**Activity**
Only one span of the listing below is wanted: the lines from the one with "PPV, 3RKF_A: 0.9 -> 1" through the one with "SENS, 4FRN_A: 0.4716 -> 0.3611", reproduced exactly, both ends kept.

**Data to examine**
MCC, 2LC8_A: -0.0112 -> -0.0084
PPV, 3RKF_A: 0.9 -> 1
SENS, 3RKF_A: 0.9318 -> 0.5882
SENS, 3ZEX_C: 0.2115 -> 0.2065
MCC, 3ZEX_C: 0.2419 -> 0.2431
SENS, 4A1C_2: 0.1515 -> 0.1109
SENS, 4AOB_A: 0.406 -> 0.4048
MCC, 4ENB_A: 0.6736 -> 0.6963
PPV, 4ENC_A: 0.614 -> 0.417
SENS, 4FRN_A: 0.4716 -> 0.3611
* * *
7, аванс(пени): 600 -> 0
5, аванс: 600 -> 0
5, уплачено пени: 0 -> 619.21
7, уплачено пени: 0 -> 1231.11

**Task solution**
PPV, 3RKF_A: 0.9 -> 1
SENS, 3RKF_A: 0.9318 -> 0.5882
SENS, 3ZEX_C: 0.2115 -> 0.2065
MCC, 3ZEX_C: 0.2419 -> 0.2431
SENS, 4A1C_2: 0.1515 -> 0.1109
SENS, 4AOB_A: 0.406 -> 0.4048
MCC, 4ENB_A: 0.6736 -> 0.6963
PPV, 4ENC_A: 0.614 -> 0.417
SENS, 4FRN_A: 0.4716 -> 0.3611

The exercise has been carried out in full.